# Esercizi da svolgere:
1. Nell'articolo sulle docce fredde per i democratici prima dell'impeachment, con quale scarto gli abitanti dei comuni del New Jersey hanno premiato la proposta dell'opposizione repubblicana?
2. Prosegui l'articolo sulle docce fredde per i democratici prima dell'impeachment, ripartendo dopo l'ultima frase riportata.

# Estratto della fonte:
= = = = =

Due docce fredde prima dell’impeachment

Il trepido, crescente ottimismo dei democratici USA per l’apertura mercoledì prossimo 13 novembre della procedura parlamentare di impeachment nei confronti di Donald Trump ha subìto, nel frattempo, una doppia doccia fredda. Prima con la pubblicazione dei risultati dell’ultima indagine demoscopica Times/Siena College sull’orientamento dell’elettorato americano in vista delle presidenziali del 2020. Secondo cui il Presidente conserverebbe ancora un netto vantaggio sui suoi oppositori nei decisivi collegi dei cosiddetti swing state: Pennsylvenia, Wisconsin, Michigan, Florida, North Carolina e Arizona. I quali, come forse molti ricorderanno, nel 2016, tradendo nell’urna il partito dell’asinello, gli avevano consentito di battere Hillary Clinton.

Una delusione resa ancora più bruciante per i democratici dall’esito del referendum popolare svoltosi lo scorso fine settimana in alcuni importanti comuni del democraticissimo New Jersey. I cui abitanti, voltando le spalle alle indicazioni delle locali autorità, hanno pensato bene di premiare con uno scarto di 2 a 1 quanto proposto dall’opposizione repubblicana.

= = = = =

# Dati forniti:
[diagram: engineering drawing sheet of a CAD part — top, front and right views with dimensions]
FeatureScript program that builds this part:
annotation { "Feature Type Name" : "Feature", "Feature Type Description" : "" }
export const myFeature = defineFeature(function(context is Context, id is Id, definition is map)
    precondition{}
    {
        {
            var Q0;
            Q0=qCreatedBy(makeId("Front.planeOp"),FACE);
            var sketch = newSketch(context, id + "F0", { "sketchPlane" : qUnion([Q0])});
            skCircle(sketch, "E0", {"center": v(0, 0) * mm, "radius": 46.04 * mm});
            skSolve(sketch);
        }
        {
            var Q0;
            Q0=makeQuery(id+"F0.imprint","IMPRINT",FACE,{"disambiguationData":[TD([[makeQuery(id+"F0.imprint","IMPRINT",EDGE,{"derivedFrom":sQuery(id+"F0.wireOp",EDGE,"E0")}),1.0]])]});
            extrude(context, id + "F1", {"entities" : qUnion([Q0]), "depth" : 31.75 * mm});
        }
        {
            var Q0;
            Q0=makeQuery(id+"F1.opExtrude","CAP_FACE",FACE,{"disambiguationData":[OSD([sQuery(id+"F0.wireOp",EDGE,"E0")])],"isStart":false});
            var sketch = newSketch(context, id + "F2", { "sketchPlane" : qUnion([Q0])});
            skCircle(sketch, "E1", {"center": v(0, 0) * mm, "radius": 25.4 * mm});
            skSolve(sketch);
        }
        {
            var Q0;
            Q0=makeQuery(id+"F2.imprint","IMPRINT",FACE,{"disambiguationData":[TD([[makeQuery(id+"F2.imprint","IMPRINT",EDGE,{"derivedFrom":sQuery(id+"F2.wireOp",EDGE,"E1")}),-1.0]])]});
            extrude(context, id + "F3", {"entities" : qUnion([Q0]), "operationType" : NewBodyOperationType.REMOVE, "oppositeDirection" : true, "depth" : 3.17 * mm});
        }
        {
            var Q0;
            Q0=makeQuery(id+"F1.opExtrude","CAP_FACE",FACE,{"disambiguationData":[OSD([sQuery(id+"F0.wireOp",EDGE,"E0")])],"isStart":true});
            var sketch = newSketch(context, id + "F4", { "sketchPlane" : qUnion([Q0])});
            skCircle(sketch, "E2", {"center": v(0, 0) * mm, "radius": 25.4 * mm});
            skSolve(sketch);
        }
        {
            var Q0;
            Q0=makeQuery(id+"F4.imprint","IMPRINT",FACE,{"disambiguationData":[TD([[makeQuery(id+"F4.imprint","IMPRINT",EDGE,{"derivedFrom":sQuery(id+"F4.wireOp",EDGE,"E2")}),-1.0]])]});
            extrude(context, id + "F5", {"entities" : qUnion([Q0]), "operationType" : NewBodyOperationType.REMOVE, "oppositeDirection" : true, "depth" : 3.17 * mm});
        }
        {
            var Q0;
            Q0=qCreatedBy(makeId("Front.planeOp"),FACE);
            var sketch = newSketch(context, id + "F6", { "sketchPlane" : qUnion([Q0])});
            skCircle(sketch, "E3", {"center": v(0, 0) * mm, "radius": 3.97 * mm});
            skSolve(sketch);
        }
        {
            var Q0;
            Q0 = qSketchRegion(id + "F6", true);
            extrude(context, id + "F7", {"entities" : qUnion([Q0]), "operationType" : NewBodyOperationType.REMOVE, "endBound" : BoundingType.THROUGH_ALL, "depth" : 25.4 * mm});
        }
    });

= = = = =

# Esiti degli esercizi:
1. Con uno scarto di 2 a 1.

2.
Un risultato non solo sorprendente, ma significativo se si considera il “contenzioso” su cui la popolazione, votando, ha deciso di dire la sua: l’immigrazione. Nel caso schierandosi a favore di uno delle misure più contestate del giro di vite alternativamente imposto o invocato dalla Casa Bianca sugli immigrati. Riguardante la collaborazione tra la polizia locale e quella federale nella lotta agli stranieri clandestini o irregolari presenti sul territorio americano. Che i democratici e con essi molti stati, California e New York in primis, da sempre rifiutano. In ossequio della loro antica tradizionale amichevole accoglienza degli immigrati da sempre orgogliosamente difesa contro le ingerenze degli uomini del Border and Costums Enforcement. Che Trump, invece, considera non solo necessaria ma dovuta. Al punto da aver fatto della lotta ai cosiddetti sanctuary state una delle priorità della sua strategia di riorganizzazione della malandatissima immigrazione del suo paese. E, vista la piega assunta negli ultimi mesi dalla questione, della possibilità di essere rieletto per il secondo mandato nel 2020.